Выбрать главу

Думаю, что я «обамбучился», как здесь говорили о британских офицерах, которые слишком долго задержались в этой стране. Я помешался на Вьетнаме, я безнадежно влю­бился в него. Я пристрастился к острому супу фо на завтрак, к холодному эспрессо со льдом и сгущенным молоком в «Чун Нгуене» (вьетнамский вариант «Старбакс», только лучше), к ланчу в дешевых закусочных, где можно взять миску риса с рыбой, цыпленком или мясом. Я привык к запаху жасмина, франжипани, дуриана, рыбного соуса, к постоянному гулу и урчанию мотоциклов. Я научился ходить так, чтобы торговкам было удобно меня огибать, — всем этим женщинам с коромыслами: с одной стороны котелок с лапшой, с другой — множество мисок. Люди здесь симпатичные, а еда неизменно вкусная.

Линь очень переменился с тех пор, как познакомил меня с мадам Нгок. Несколько недель назад он был сама подозрительность. Нервничал по любому поводу. Когда я сказал ему перед отъездом в Нячанг, что Филипп прогуляется по городу, а потом присоединится к нам в Кантхо, лицо его окаменело — непредвиденные, а значит, неприятные обстоятельства. Ему надо проконсультироваться в Народном комитете, сказал он. Все наши действия отслеживаются. Неожиданное пополнение в наших рядах — это осложнение. Кто этот Филипп? Какие у него намерения? Он тоже журналист? Он французский гражданин или американский? Когда подали напитки в баре безвкусно оформленного ресторана «Рекс», и я вышел в туалет, Линь последовал за мной. Линь последовал туда за мной и демонстративно долго мыл руки, рассматривая себя в зеркало, — хотел удостовериться, что у меня нет в туалете какого-нибудь тайника, что я не шепчу что-нибудь в микрофон спутникового передатчика.

Но в Нячанге он как-то расслабился, а с тех пор, как познакомил меня с мадам Нгок, стал просто душкой.
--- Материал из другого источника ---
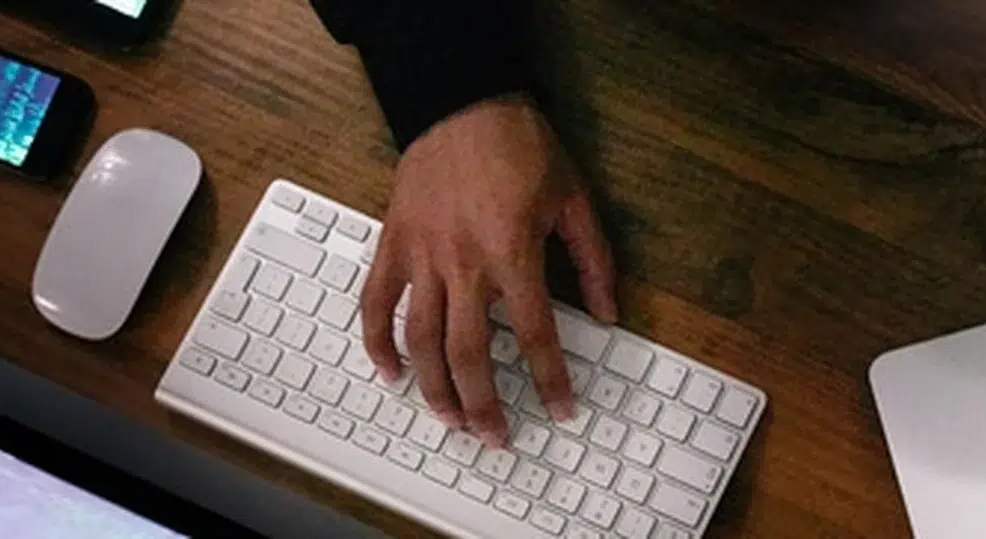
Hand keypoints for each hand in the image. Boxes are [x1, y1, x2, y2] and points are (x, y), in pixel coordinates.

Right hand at [360, 95, 616, 447]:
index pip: (535, 335)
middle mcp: (462, 262)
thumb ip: (593, 261)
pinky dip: (378, 342)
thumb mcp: (574, 198)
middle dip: (484, 405)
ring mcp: (421, 255)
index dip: (550, 380)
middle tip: (497, 437)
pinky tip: (391, 373)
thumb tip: (609, 312)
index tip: (561, 409)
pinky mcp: (393, 242)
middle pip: (470, 353)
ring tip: (450, 420)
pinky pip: (376, 302)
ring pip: (420, 339)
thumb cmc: (521, 146)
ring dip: (434, 388)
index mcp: (511, 253)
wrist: (462, 99)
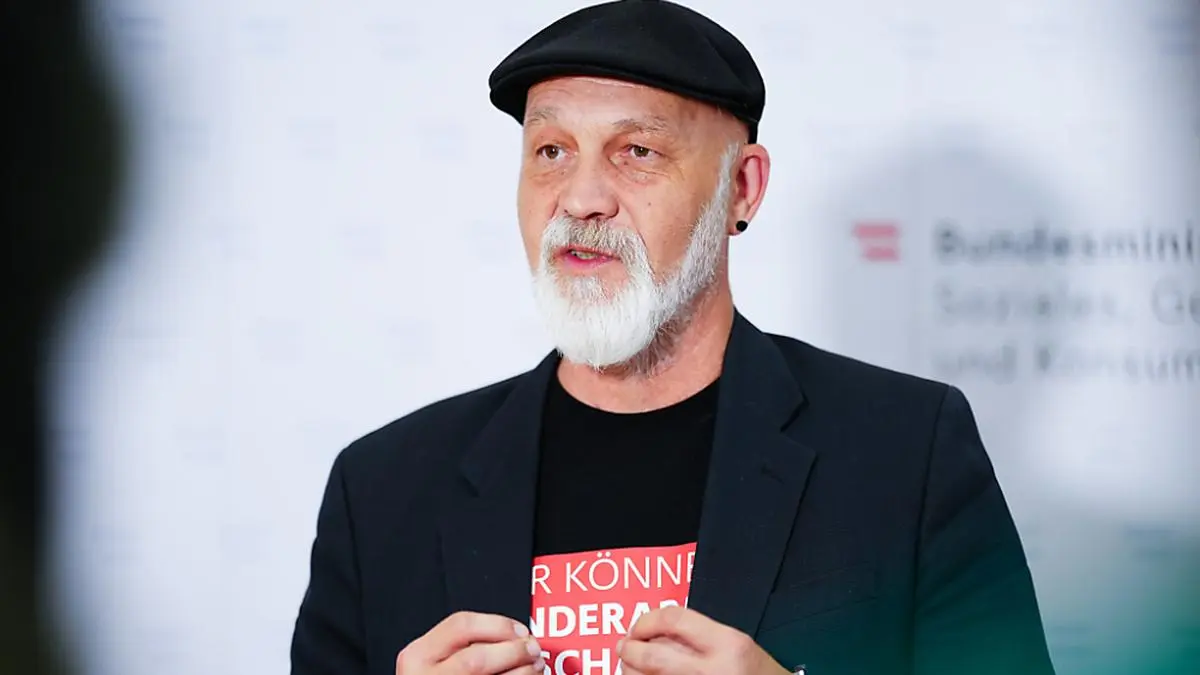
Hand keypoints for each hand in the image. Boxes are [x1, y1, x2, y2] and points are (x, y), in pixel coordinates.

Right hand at [395, 611, 543, 674]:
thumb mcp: (435, 659)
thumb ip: (460, 645)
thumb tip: (511, 635)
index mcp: (418, 655)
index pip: (461, 625)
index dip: (498, 625)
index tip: (519, 630)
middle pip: (478, 657)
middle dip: (514, 651)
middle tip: (532, 648)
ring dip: (522, 671)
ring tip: (534, 667)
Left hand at [616, 606, 787, 674]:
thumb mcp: (736, 646)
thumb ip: (699, 635)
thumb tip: (655, 631)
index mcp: (727, 644)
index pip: (673, 619)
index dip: (646, 620)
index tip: (638, 626)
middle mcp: (712, 670)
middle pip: (652, 655)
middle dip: (630, 649)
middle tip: (624, 647)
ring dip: (631, 671)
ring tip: (630, 665)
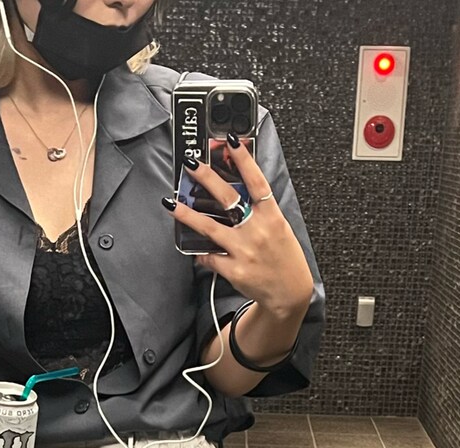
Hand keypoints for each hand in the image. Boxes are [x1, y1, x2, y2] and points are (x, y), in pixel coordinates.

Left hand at [174, 136, 313, 317]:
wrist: (288, 293)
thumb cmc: (283, 258)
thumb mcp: (279, 228)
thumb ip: (260, 210)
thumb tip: (237, 192)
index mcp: (272, 216)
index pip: (256, 181)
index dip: (244, 159)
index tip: (231, 141)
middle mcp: (257, 230)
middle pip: (228, 198)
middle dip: (207, 178)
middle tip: (191, 163)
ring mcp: (244, 250)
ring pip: (210, 228)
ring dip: (188, 214)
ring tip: (171, 203)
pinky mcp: (233, 269)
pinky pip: (210, 258)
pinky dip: (200, 254)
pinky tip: (193, 250)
Мадам Нгок — это даже не женщина, это явление природы. Казалось бы, что общего у матроны средних лет, владелицы ресторана, увешанной украшениями из нефрита и драгоценных камней, благоухающей французскими духами, элегантно одетой в хорошо сшитые деловые костюмы в западном стиле, и Линя, молодого переводчика и функционера компартии? Когда он впервые повел меня в ее ресторан, «Ком ньеу Сайгон», я никак не мог понять, что это его так тянет туда. На первый взгляд, они такие разные: холодный, рациональный мальчик из Ханоя — и теплая, живая, непостоянная женщина из Сайгона. Однако Линь никогда не закуривал, прежде не дав прикурить ей. Он ловил каждое ее слово, предвосхищал все ее желания. Стоило ей прищуриться и поискать что-то глазами, как Линь оказывался тут как тут. Правда, так же вели себя в ее присутствии и все остальные. С одной стороны она — вьетнамский вариант безобидной кумушки-сплетницы, а с другой — за этой мягкостью и почти подавляющей щедростью скрывается стойкий, железный характер. Она постоянно поддразнивает Линя. Она бранит его, поддевает, играет с ним, как с ребенком, называет его «младшим братиком». После нескольких визитов я наконец понял, что это… любовь.

— В следующий раз несите печенье. Шоколадное! — говорит мадам Нгок, очень довольная подаренными мною цветами, но явно предпочитающая нечто более существенное. — Крис! Лидия! У вас все хорошо? Я вас так люблю! — говорит она, крепко обняв и расцеловав каждого из них. — А вы что-то похудели! — замечает она Крису. — Уж не больны ли?

Она щелкает пальцами — и к ней уже бегут управляющий и официант. Они обмениваются несколькими репликами на своем лающем языке — и через несколько секунд Крису несут пачки витаминов, маалокс, травяной чай.

— Тони, Крис, Лидия, — она, кажется, взволнована, — вы должны быть очень, очень осторожны!

Каждый из нас получает по увесистому пакету и строгое предостережение — быть очень разборчивыми в еде за пределами Сайгона. Несколько дней назад она презентовала нам вьетнамский кофе в пакетиках (она слышала, как я восхищался здешним кофе). Стоило Лидии обратить внимание на смешных игрушечных собачек в машине мадам Нгок — они то втягивают, то высовывают головки, — и в тот же вечер каждый из нас получил по набору таких собачек. Мы все любим мадам Нгок и верим, что она тоже нас любит.